Though I suppose four acres isn’t that much to tend to compared with, well, anything bigger, there was always a lot of work to do. I don’t bemoan all of it, and our share of it (my sister’s and mine) is a story for another time. Let’s just say it’s unexpected that I still long for a piece of soil for a garden, a place to grow zinnias and sweet peas, tomatoes and green onions, strawberries and raspberries (nothing tastes better than a raspberry plucked warm and eaten right off the cane). Not a big garden, mind you, just enough to supply the makings of a green salad or a fruit salad. Maybe some herbs.
In the fall, there were leaves to rake and collect and to haul on tarps down to the garden for mulch. In the summer, we all worked to cut and stack wood to burn in the winter. After a storm, we picked up the blown-down branches that littered the whole property.
And, there was the mowing. Ahead of that, there was work to get the yard ready for mowing.
A few times a year, my sister and I had the job of picking rock out of the yard, so that the mower blades wouldn’t hit the rock and throw it in every direction, or dull the blade. This job, I hated. That Missouri rock, I hated. My back ached, and my legs hurt. We filled wheelbarrows with the rocks and dumped them in a growing pile back in a wooded area. It was an exercise in futility, though, because after a few deep soaking rains, another crop would emerge, ripe for picking.
Sometimes, I would find a rock that appeared small, but when I tugged at it, I would discover that the part under my fingers was just the crest of much larger stone embedded in the ground. It was a challenge to remove those rocks, but it was one part of the job that I liked. Sometimes it would take all of a season, and patience, to remove one of them. And then, finally, enough soil would wash away, or the rocks around it would shift, and–if I used some leverage–the rock would give up and come out of the ground. In its place, over time, the soil would wash back in, soft and porous. I still might twist my ankle in the hole left behind, if I wasn’t careful, but I wouldn’t trip over that rock again, or have to exert another ounce of effort to remove it.
It’s a lifelong task, removing the stones in our way. Digging at the ones that are rooted and large, until at last they pull clear.
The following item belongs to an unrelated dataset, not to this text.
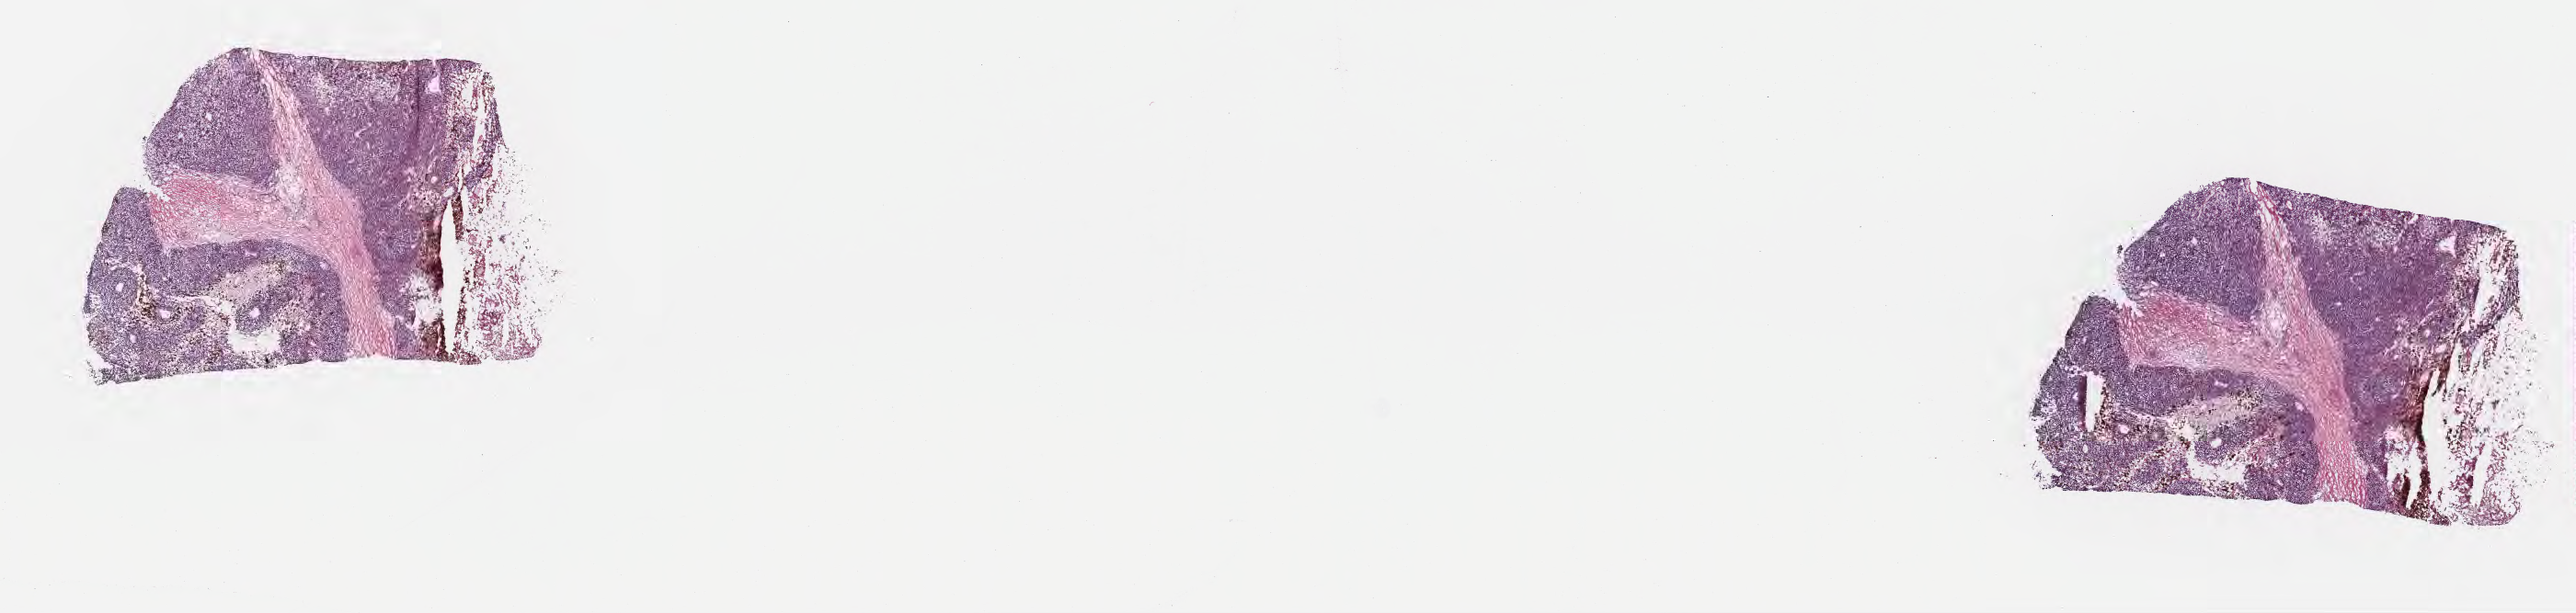
Whole-slide image, haematoxylin and eosin stain, whole scanned area (about 22.7 x 5.4 mm) shown as a low-resolution overview. Frozen section. Specimen: metastatic tumor tissue, resected from lymph nodes of axilla or arm. Male, age 63 years at initial diagnosis. Composition of this section per pathologist review: tumor cells 50%, tumor nuclei 60%, stromal cells 0%, necrosis 25%, normal cells 25%. Infiltration values recorded for this section: lymphocyte infiltration 0%, monocyte infiltration 0%, neutrophil infiltration 0%.
Patient diagnosis (primary): Malignant melanoma, NOS. Section: top of the tissue portion.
But there’s satisfaction in that effort, maybe more so than in a wheelbarrow full of small rocks. It’s a necessary effort, if the alternative is to stumble over the same ones, season after season, cursing as we fall. How much better to be free of them.
That lesson is clear now, though it only became so in writing it, just now, as though I’ve carried the small pebble of it in my pocket all these years. That bit of truth could only have come from that yard, full of rocks.
Yet within the same patch of yard, the violets grew. For a few weeks every spring, they bloomed and I picked them. When I had collected them all, I carried them inside where I would lay them out on the counter, sort them into bunches and put them into an array of jelly jar glasses. I would deliver these simple bouquets throughout the house, leaving them on dressers and windowsills, end tables and desks. It made me happy, all of it, beginning to end. It was a job I loved. A duty, as I saw it, but with a beautiful reward that lasted for days.
Years, even. If you asked me right now, that’s what I’d say.
Violets and stones, from the same small piece of ground. If there are miracles in nature, that one is among them. The violets blooming in the shade. And the stones, holding them up.